What if we don't want to deal with return values? Well, thanks to inout parameters, we don't have to. An inout parameter allows for us to directly modify variables outside our function instead of having to return a value to them in order to update their value.

You can use an inout parameter by modifying the pizza function we wrote above:

var pizzaSlices = 8
var amountOfPizzaEaten = 2

func eatPizza(slicesEaten: Int, pizzaSlices: inout Int) {
    if slicesEaten >= 1 {
        pizzaSlices = pizzaSlices - slicesEaten
        print("\(pizzaSlices) slices of pizza left!")
    } else {
        print("Meh, not hungry.")
    }
}

eatPizza(slicesEaten: amountOfPizzaEaten, pizzaSlices: &pizzaSlices)

Inside the if block of our function, we are able to directly modify the variable pizzaSlices which is super cool. When we call the function eatPizza(slicesEaten:pizzaSlices:) we add an ampersand to the front of the pizzaSlices variable we pass in. This is the syntax to tell Xcode that we want to use an inout parameter.

By writing a function this way, we aren't required to return a value but we can still modify the variables we want. You want to use this sparingly, and you don't need to know about this yet, but it's good to have in your tool-belt.

Constants

Throughout this chapter, you have seen the keyword let used in a similar way to how we create variables. That keyword is actually incredibly important. It is used to declare a Constant in Swift.

A constant is exactly like a variable except for the fact that it can never change once it is given a value.
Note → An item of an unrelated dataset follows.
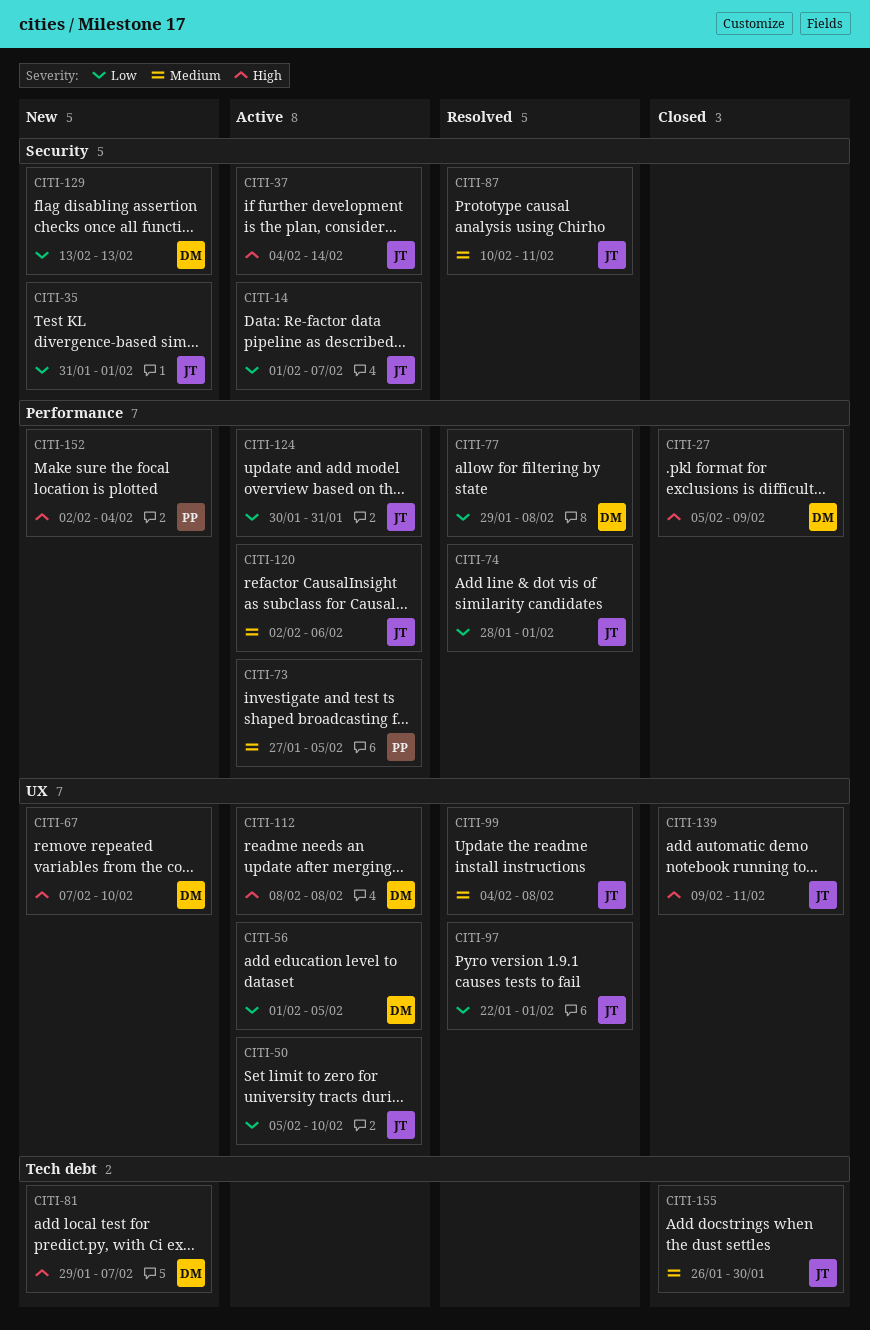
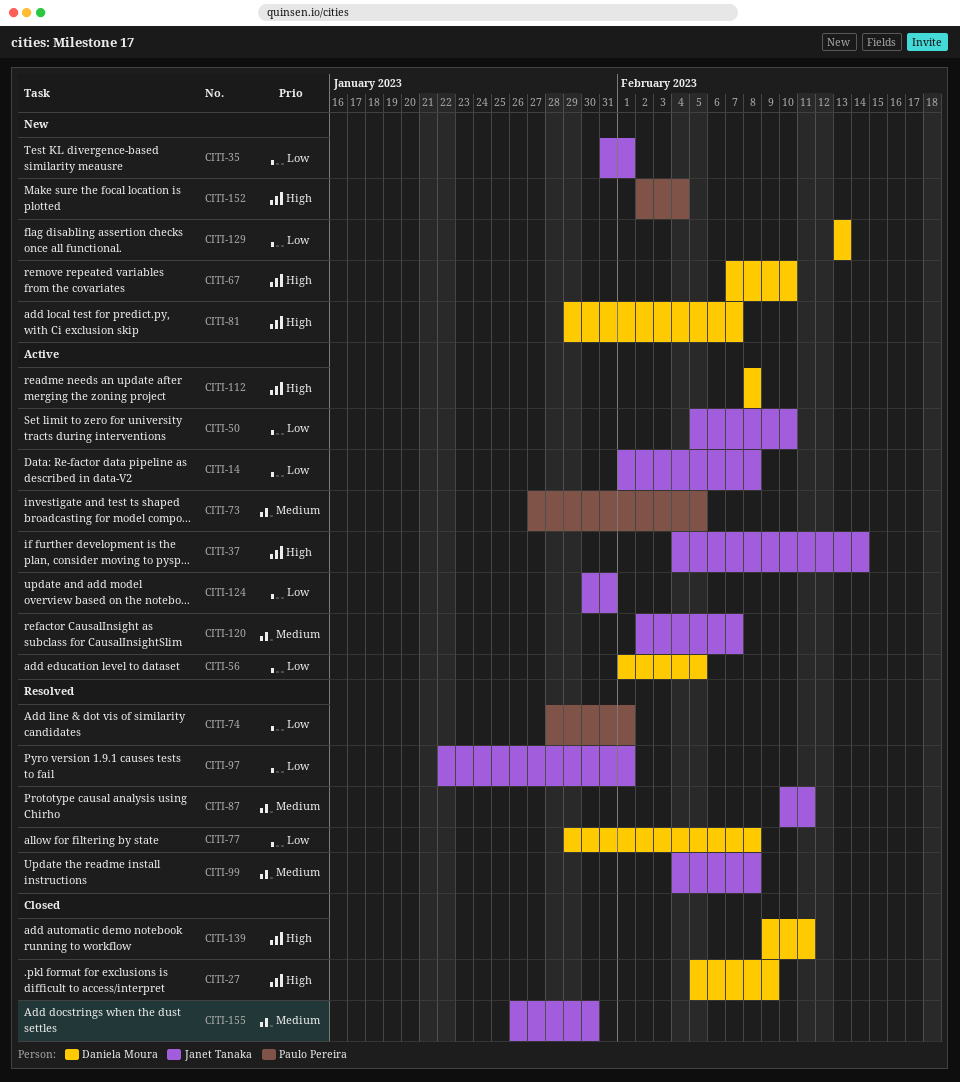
CITI-14, due: Feb 7 -> Feb 8
CITI-74, owner: Janet Tanaka -> Paulo Pereira
CITI-120, due: Feb 6 -> Feb 7
CITI-139, owner: Janet Tanaka -> Daniela Moura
Some examples of data that could be constants are: your birthday, a city name, car model, etc. Things that never change and remain constant (hence the name!). The keyword let is used in a "let that value stay the same" kind of manner.

Here are some pseudo-code examples:

let birthYear = 1992
let mothersMaidenName = "Squillagree"
let jennysPhoneNumber = 8675309

These values are all unchanging and we won't need to change them. If we try to change them, Xcode will yell at us and give us an error asking us to change our let into a var so it can be modified as in Figure 1.4.6:

Figure 1.4.6 Screen Shot 2016-10-11 at 7.48.05 PM.png

To be honest, that is the only information you will need to know about constants as they are identical to variables except that they cannot be changed once given a value.

Wrapping up

We've learned a lot in this chapter about functions – reusable bits of code that perform specific tasks. 99.9% of coding is writing and using functions so this is very important for you to know and understand well.

We talked about the anatomy of a function which contains the keyword func, a descriptive name of what the function does, a set of parentheses optionally including parameters to pass in, and a return type if needed.

In the following chapters, you will use functions frequently so if there are any parts of this chapter you don't fully understand read back through it again and make sure you really get it down.

Exercise

Write a function called canDivideSlices that takes in two values – numberOfSlices and numberOfFriends and returns a value of type Bool(true or false). This function will be used to determine whether or not a pizza can be divided evenly by your group of friends.